To address this gap, Rosa and his colleagues pioneered cell reprogramming approaches to generate rare and functionally specialized immune cells from unrelated, easily accessible cell types.
The team discovered that a specific trio of transcription factors —proteins that regulate gene expression in a cell —reprogram ordinary cells into conventional type 1 dendritic cells, orcDC1, which are crucial to initiate anti-tumor immunity. These reprogrammed cells not only adopted the identity and behavior of key immune sentinels but also triggered powerful anti-tumor responses in living systems, demonstrating that cancers can be re-engineered from within to provoke their own destruction.
“Many patients do not respond to immunotherapies due to insufficient immune activation within tumors. Our approach addresses this by inducing antigen presentation directly in the tumor microenvironment,” said Rosa.
In animal models, this approach reprogrammed tumor cells in place, increased T-cell infiltration, expanded tumor-reactive T cells, and led to complete tumor regression, especially when combined with existing checkpoint blockade immunotherapies.

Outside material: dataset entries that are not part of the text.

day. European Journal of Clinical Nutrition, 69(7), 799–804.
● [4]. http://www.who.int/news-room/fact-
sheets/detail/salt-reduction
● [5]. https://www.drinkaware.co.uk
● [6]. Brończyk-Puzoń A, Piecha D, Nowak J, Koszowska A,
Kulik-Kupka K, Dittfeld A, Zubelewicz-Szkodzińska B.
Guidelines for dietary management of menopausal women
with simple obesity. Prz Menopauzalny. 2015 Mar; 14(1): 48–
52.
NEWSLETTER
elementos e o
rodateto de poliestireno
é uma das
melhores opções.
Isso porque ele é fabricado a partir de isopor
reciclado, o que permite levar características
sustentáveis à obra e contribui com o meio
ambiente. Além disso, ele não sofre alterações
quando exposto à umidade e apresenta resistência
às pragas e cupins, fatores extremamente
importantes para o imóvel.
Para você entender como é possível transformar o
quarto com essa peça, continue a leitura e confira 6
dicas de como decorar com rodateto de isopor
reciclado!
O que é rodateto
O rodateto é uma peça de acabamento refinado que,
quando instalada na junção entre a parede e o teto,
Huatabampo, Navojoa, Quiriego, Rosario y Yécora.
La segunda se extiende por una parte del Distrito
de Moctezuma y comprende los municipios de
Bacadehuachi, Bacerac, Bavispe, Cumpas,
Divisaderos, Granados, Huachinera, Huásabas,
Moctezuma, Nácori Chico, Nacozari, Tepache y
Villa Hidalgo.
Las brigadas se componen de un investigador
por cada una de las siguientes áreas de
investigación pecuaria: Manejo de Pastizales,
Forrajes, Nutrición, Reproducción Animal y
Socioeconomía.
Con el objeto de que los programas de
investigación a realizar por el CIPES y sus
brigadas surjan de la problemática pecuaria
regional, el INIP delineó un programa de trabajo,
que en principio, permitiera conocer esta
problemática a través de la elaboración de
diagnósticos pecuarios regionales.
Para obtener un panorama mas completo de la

“We are in a period of real progress in cancer treatment, where targeting the immune system can drive long-term benefit and even cures for some patients,” Rosa said. “The goal now is to extend this benefit to more patients, ideally making these outcomes the norm rather than the exception.”

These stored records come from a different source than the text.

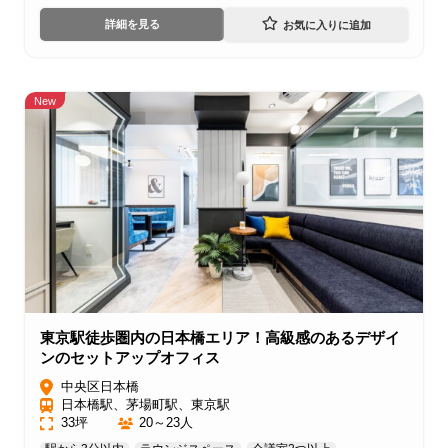
詳細を見る
New
東京駅徒歩圏内の日本橋エリア！高級感のあるデザイ
ンのセットアップオフィス
中央区日本橋
日本橋駅、茅場町駅、東京駅
33坪
20～23人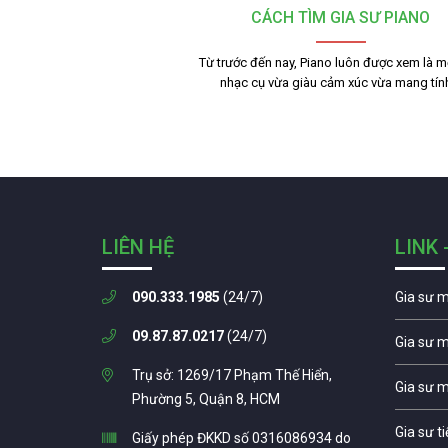
CÁCH TÌM GIA SƯ PIANO
Từ trước đến nay, Piano luôn được xem là mộ
nhạc cụ vừa giàu cảm xúc vừa mang tí
LIÊN HỆ
LINK 
090.333.1985
(24/7)
Gia sư 
09.87.87.0217
(24/7)
Gia sư 
Trụ sở: 1269/17 Phạm Thế Hiển,
Gia sư 
Phường 5, Quận 8, HCM
Gia sư t
Giấy phép ĐKKD số 0316086934 do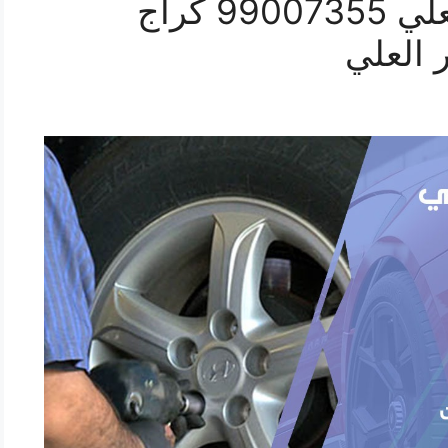
رقم خدمة بنشر جابر العلي 99007355 كراج
 العلي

According to the researchers, achieving this will require continued scientific innovation, but also supportive healthcare systems, forward-looking policies, and active patient participation in research and clinical trials.
“Ultimately, turning breakthroughs into real treatments depends not only on what we discover in the lab, but on how effectively we can translate and deliver these advances to patients, and we all have a part to play in making that happen,” said Rosa.
Currently, Rosa and his team at Asgard Therapeutics at are aiming to submit a clinical trial application in 2027 to bring their therapy to the clinic.
"The level of innovation among this year’s finalists is truly outstanding. They are not just pushing the boundaries of science, but they are turning breakthrough ideas into solutions with real impact,” said Jens Nielsen, chief executive officer at BioInnovation Institute. “This is exactly the kind of entrepreneurial thinking BII exists to support, driving meaningful change to the benefit of both human and planetary health."
FINALISTS
James Byrne is a 2026 finalist for his essay, “Physical gas entrapment as a platform for therapeutic gas delivery.” Byrne received his B.S. in biomedical engineering from the University of Texas and an M.D. and Ph.D. from the University of North Carolina. After completing his residency in radiation oncology at the Harvard Radiation Oncology Program and postdoctoral fellowship at the Massachusetts Institute of Technology, he started his laboratory in the Department of Radiation Oncology at the University of Iowa in 2021. His laboratory focuses on translational engineering to develop technologies that improve cancer therapies and reduce treatment burden for patients.
Elias Sayour is a finalist for his essay, “Engineering mRNA to overcome cancer evolution.” Sayour received an undergraduate degree from Fordham University and an M.D. from the University at Buffalo. After completing his postdoctoral oncology training and Ph.D. at Duke University, he started his laboratory at the University of Florida in 2016–2017. His research focuses on the development of mRNA cancer vaccines designed for both universal and personalized immunotherapy.